I just think that for better or worse, it’s unlikely that this movement is going to just up and disappear in the US, but it could be made dramatically safer with proper rules and regulations, even if not “ideal” , with ideal being in a hospital.
I don’t think they could attract business if women realized that they are lay birth junkies and their death rates are horrible. They shouldn’t be attracting business in any case; they shouldn’t be practicing at all.
I don’t know, Lisa Barrett is still rumoured to be attending births and was on the list to present at the recent Trust Birth conference in Sydney,
The fundamental problem is that these women are not midwives; they are lay people pretending to be midwives and their terrible death rates reflect their indefensible lack of education and training. They should not be allowed to practice at all.
I keep hoping the penny drops once they start looking at how other midwives practise in other countries like “Europe”…. Where homebirth is as safe as hospital and all…
This just shows the need for federal regulation to be honest. Some states (as we see here) are so wishy washy in their requirements/regulations for CPMs, and some have none at all. I had this discussion with some on another topic a while back about the other side of the coin, where NH has very (to me eyes) well thought out and comprehensive requirements and regulations for homebirth midwives, and midwives who break them actually get their licenses to practice taken away instead of a finger wag and a stern talking to.
GBS tests, blood sugar, RH , etc are NOT optional, but are mandatory. They aren’t allowed to be the caregiver for anyone with diabetes, epilepsy, hepatitis, hiv, pulmonary disease, hypertension, heart disease, age 40, abnormal pap, prior problems like premature birth, placental abruption, uterine abnormalities, etc.
They aren’t allowed to deliver IUGR or SGA babies, multiples, premature before 37 weeks, anemia, previa, breech that is not resolved before onset of labor. Strict rules about things that are immediate transfers during labor. Have to have a pre-existing arrangement with hospital & OB or CNM for transfer of care.

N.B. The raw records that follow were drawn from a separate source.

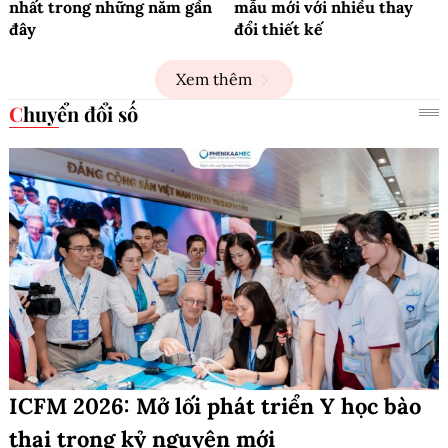
nhất trong những năm gần
mẫu mới với nhiều thay
đây
đổi thiết kế
Xem thêm
Chuyển đổi số
ICFM 2026: Mở lối phát triển Y học bào
thai trong kỷ nguyên mới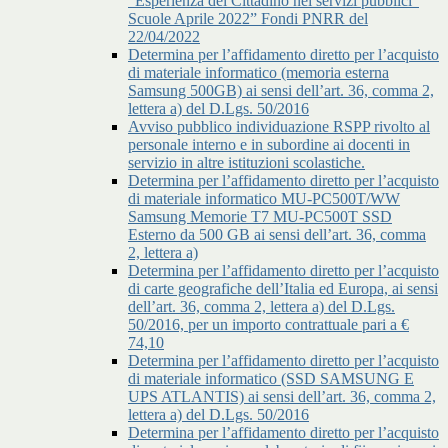
"Esperienza del Cittadino nei servizi pubblici"
Scuole Aprile 2022” Fondi PNRR del
22/04/2022
Determina per l’affidamento diretto per l’acquisto
di materiale informatico (memoria esterna
Samsung 500GB) ai sensi dell’art. 36, comma 2,
lettera a) del D.Lgs. 50/2016
Avviso pubblico individuazione RSPP rivolto al
personale interno e in subordine ai docenti in
servizio in altre istituzioni scolastiche.
Determina per l’affidamento diretto per l’acquisto
di materiale informatico MU-PC500T/WW
Samsung Memorie T7 MU-PC500T SSD
Esterno da 500 GB ai sensi dell’art. 36, comma
2, lettera a)
Determina per l’affidamento diretto per l’acquisto
di carte geografiche dell’Italia ed Europa, ai sensi
dell’art. 36, comma 2, lettera a) del D.Lgs.
50/2016, per un importo contrattuale pari a €
74,10
Determina per l’affidamento diretto per l’acquisto
di materiale informatico (SSD SAMSUNG E
UPS ATLANTIS) ai sensi dell’art. 36, comma 2,
lettera a) del D.Lgs. 50/2016
Determina per l’affidamento diretto per l’acquisto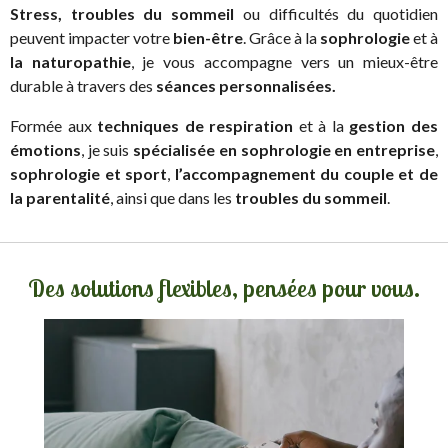
Stress, troubles du sommeil
ou difficultés du quotidien
peuvent impacter votre
bien-être
. Grâce à la
sophrologie
et à
la naturopathie
, je vous accompagne vers un mieux-être
durable à travers des
séances personnalisées.
Formée aux
techniques de respiration
et à la
gestion des
émotions
, je suis
spécialisée en sophrologie en entreprise
,
sophrologie et sport
,
l’accompagnement du couple et de
la parentalité
, ainsi que dans les
troubles du sommeil
.
Des solutions flexibles, pensées pour vous.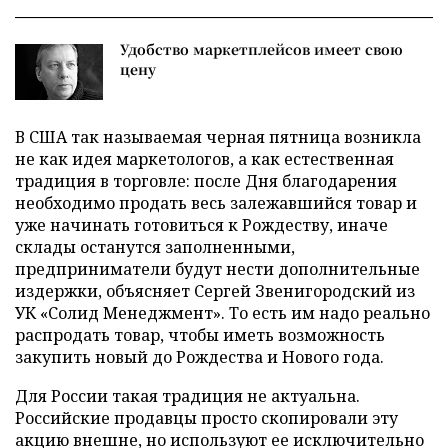
Удобство маркетплейсов имеет свою
цену
В США так называемая черная пятница возникла
не как идея маркетологов, а как естественная
традиция в торговле: после Дня благодарения
необходимо продать весь залежавшийся товар и
уже начинать готовиться к Рождеству, иначе
склады останутся заполненными,
предприниматели будут нести дополнительные
издержки, объясняет Сергей Звенигородский из
УК «Солид Менеджмент». То есть им надо реально
распродать товар, чтобы иметь возможность
закупить новый до Рождества и Нового года.
Для России такая традиция не актуальна.
Российские продавцы просто скопировали эту
акцию внешне, но используют ее исключительно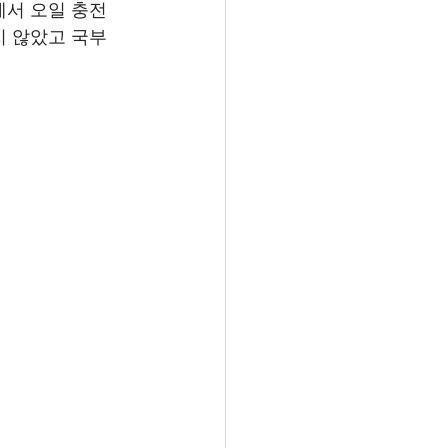
서 오일 충전 
 않았고 국부 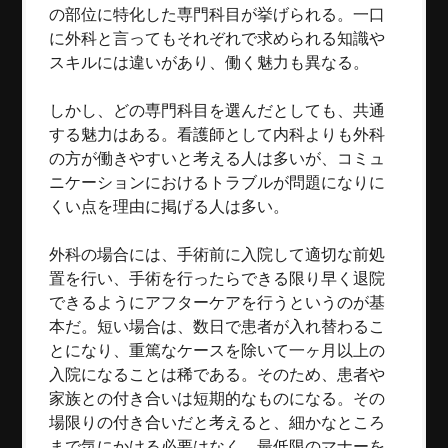
の部位に特化した専門科目が挙げられる。一口
に外科と言ってもそれぞれで求められる知識や
スキルには違いがあり、働く魅力も異なる。
しかし、どの専門科目を選んだとしても、共通
する魅力はある。看護師として内科よりも外科
の方が働きやすいと考える人は多いが、コミュ
ニケーションにおけるトラブルが問題になりに
くい点を理由に掲げる人は多い。
外科の場合には、手術前に入院して適切な前処
置を行い、手術を行ったらできる限り早く退院
できるようにアフターケアを行うというのが基
本だ。短い場合は、数日で患者が入れ替わるこ
とになり、重篤なケースを除いて一ヶ月以上の
入院になることは稀である。そのため、患者や
家族との付き合いは短期的なものになる。その
場限りの付き合いだと考えると、細かなところ
まで気にかける必要はなく、最低限のマナーを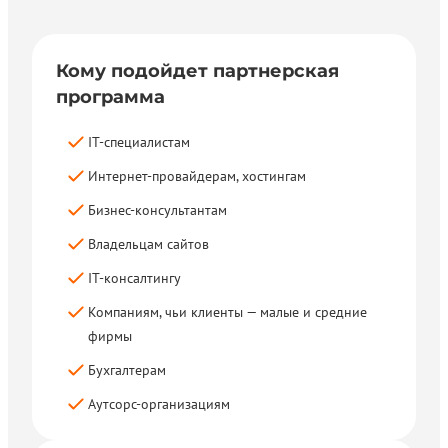
Кому подойдет партнерская
программа
IT-специалистам
Интернет-провайдерам, хостингам
Бизнес-консультантам
Владельцам сайтов
IT-консалтингу
Компаниям, чьи клиенты — малые и средние
фирмы
Бухгалтерам
Аутсорс-организациям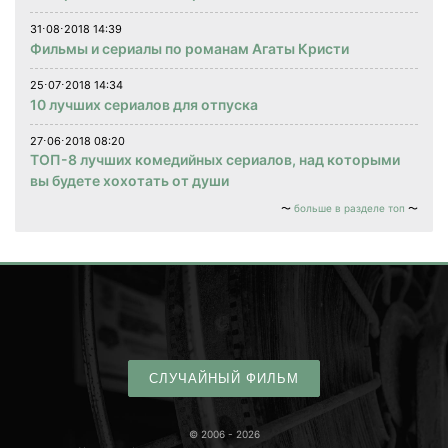
31⋅08⋅2018 14:39
Фильмы и сериалы по романам Агаты Кристи
25⋅07⋅2018 14:34
10 лучших сериалов для отпуска
27⋅06⋅2018 08:20
ТОП-8 лучших комедийных сериалов, над которыми
вы будете хохотать от души
больше в разделе топ
СЛУЧАЙНЫЙ ФИЛЬМ
© 2006 - 2026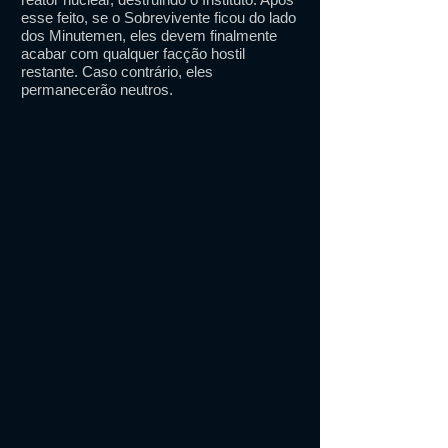
esse feito, se o Sobrevivente ficou do lado
dos Minutemen, eles devem finalmente
acabar com qualquer facção hostil
restante. Caso contrário, eles
permanecerão neutros.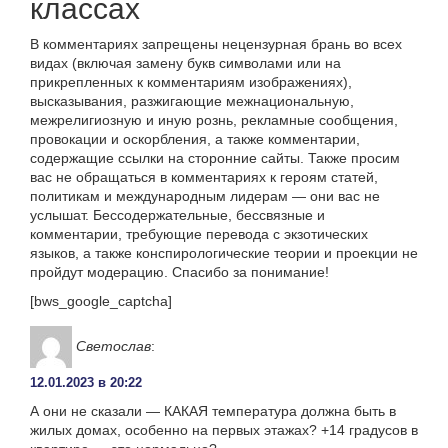
классах
В комментариях запрещены нецензурная брань во всех
видах (включая замену букв символами или на
прикрепленных к комментариям изображениях),
высказывания, разжигающие межнациональную,
межрелигиозную и иную рознь, рекламные сообщения,
провокации и оскорбления, а также комментарии,
содержащие ссылки на сторонние сайты. Также просим
вас не обращаться в комментариях к героям статей,
политикам и международным лидерам — они вас не
услышат. Бессодержательные, бессвязные и
комментарии, требующие перевода с экзотических
языков, а также конспирологические теории и проекции не
пройдут модерацию. Спасибо за понимание!
[bws_google_captcha]
Светослав
:
12.01.2023 в 20:22
А они не сказали — КАКАЯ температура должна быть в
жилых домах, особенно на первых этажах? +14 градусов в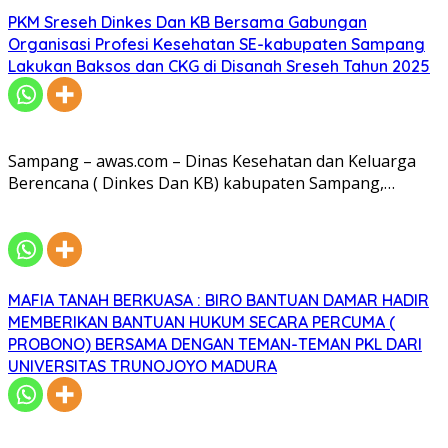
PKM Sreseh Dinkes Dan KB Bersama Gabungan
Organisasi Profesi Kesehatan SE-kabupaten Sampang
Lakukan Baksos dan CKG di Disanah Sreseh Tahun 2025
Sampang – awas.com – Dinas Kesehatan dan Keluarga
Berencana ( Dinkes Dan KB) kabupaten Sampang,…
MAFIA TANAH BERKUASA : BIRO BANTUAN DAMAR HADIR
MEMBERIKAN BANTUAN HUKUM SECARA PERCUMA (
PROBONO) BERSAMA DENGAN TEMAN-TEMAN PKL DARI
UNIVERSITAS TRUNOJOYO MADURA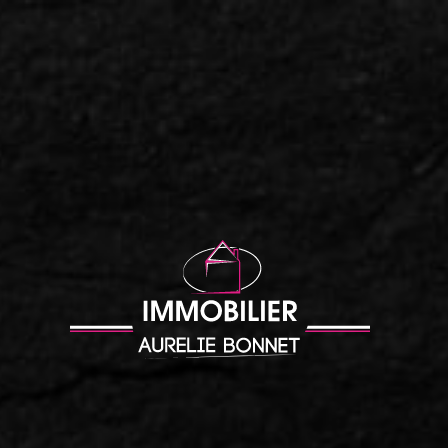
Accueil
|
Spacieuse maison traditionnelle 7pp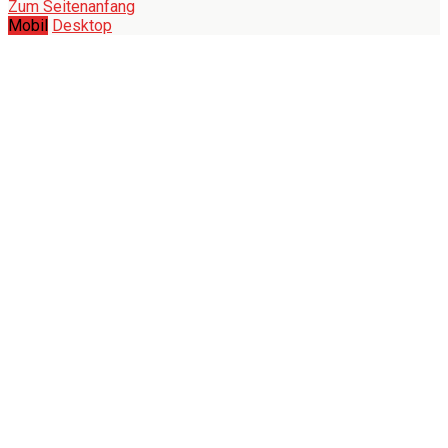
Zum Seitenanfang
Mobil
Desktop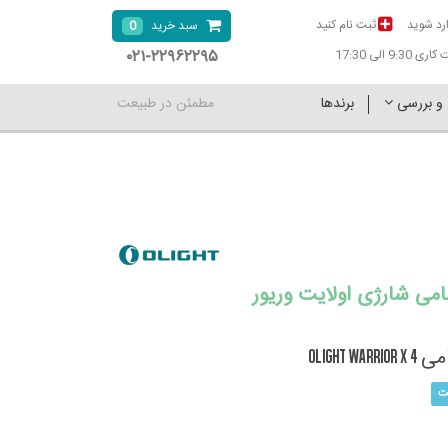
رد شوید
ثبت نام کنید
0
سبد خرید
۰۲۱-۲۲۹۶۲۲۹۵
9:30 الی 17:30
 و بررسی
برندها
مطمئن در طبیعت
امی شارژی اولایت وریور
OLight W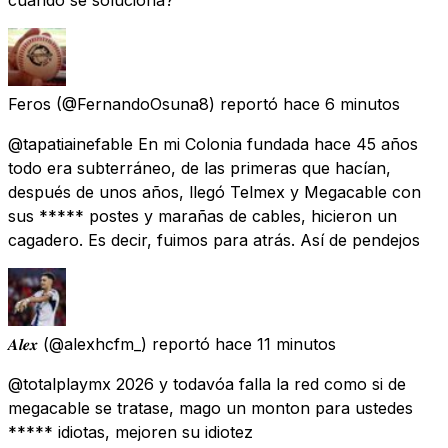
Feros
(@FernandoOsuna8) reportó
hace 6 minutos
@tapatiainefable En mi Colonia fundada hace 45 años
todo era subterráneo, de las primeras que hacían,
después de unos años, llegó Telmex y Megacable con
sus ***** postes y marañas de cables, hicieron un
cagadero. Es decir, fuimos para atrás. Así de pendejos
𝑨𝒍𝒆𝒙
(@alexhcfm_) reportó
hace 11 minutos
@totalplaymx 2026 y todavóa falla la red como si de
megacable se tratase, mago un monton para ustedes
***** idiotas, mejoren su idiotez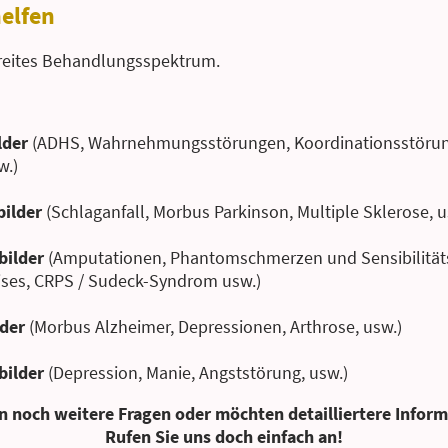
helfen
breites Behandlungsspektrum.
lder
(ADHS, Wahrnehmungsstörungen, Koordinationsstörun
w.)
bilder
(Schlaganfall, Morbus Parkinson, Multiple Sklerose, u
bilder
(Amputationen, Phantomschmerzen und Sensibilität
ses, CRPS / Sudeck-Syndrom usw.)
lder
(Morbus Alzheimer, Depressionen, Arthrose, usw.)
bilder
(Depression, Manie, Angststörung, usw.)
n noch weitere Fragen oder möchten detailliertere Infor
Rufen Sie uns doch einfach an!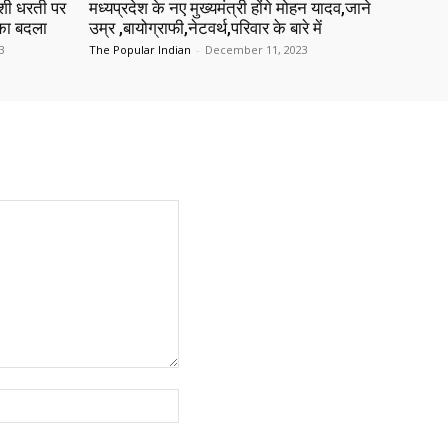
शी धरती पर
मध्यप्रदेश के नए मुख्यमंत्री होंगे मोहन यादव,जाने
 का बदला
उम्र ,बायोग्राफी,नेटवर्थ,परिवार के बारे में
3
The Popular Indian
-
December 11, 2023
Website: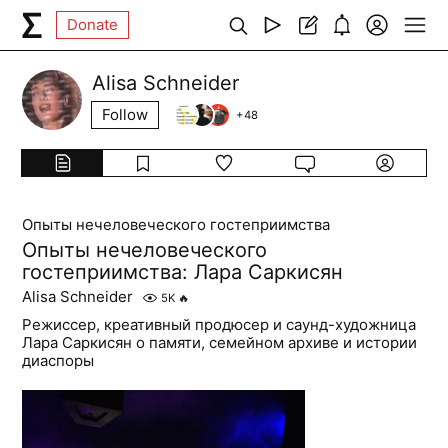
Donate
Alisa Schneider
Follow
+
48
Опыты нечеловеческого гостеприимства
Опыты нечеловеческого
гостеприимства: Лара Саркисян
Alisa Schneider
5K
🔥
Режиссер, креативный продюсер и саунд-художница
Лара Саркисян о памяти, семейном архиве и истории
диаспоры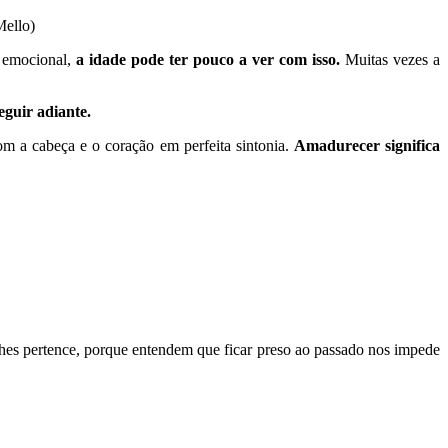
Mello)
e emocional,
a idade pode ter pouco a ver com isso.
Muitas vezes a
eguir adiante.
m a cabeça e o coração em perfeita sintonia.
Amadurecer significa
hes pertence, porque entendem que ficar preso ao passado nos impede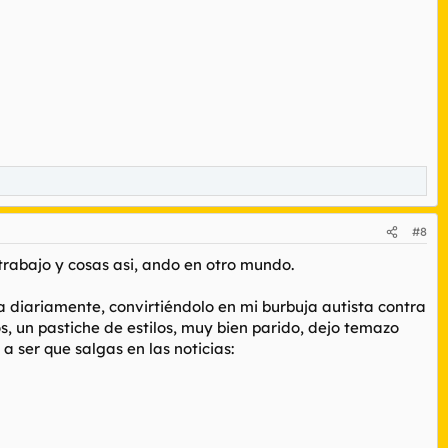
#8
 trabajo y cosas asi, ando en otro mundo.
a diariamente, convirtiéndolo en mi burbuja autista contra
 un pastiche de estilos, muy bien parido, dejo temazo
a ser que salgas en las noticias:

VBAC can only be with a midwife if the mother has only had one previous cesarean, it had to be low transverse, has been at least 18 months since then, no low lying placenta, and has to be signed off and approved by an OB.
If “live free or die” NH has comprehensive laws guiding the scope of practice, why can’t every state?
That is exactly how I read it. It will be said to the client as “you have to go and talk to a doctor, but don’t listen because twins/breech are variations of normal, trust birth, they’re just playing the dead baby card to scare you so they can cut you”.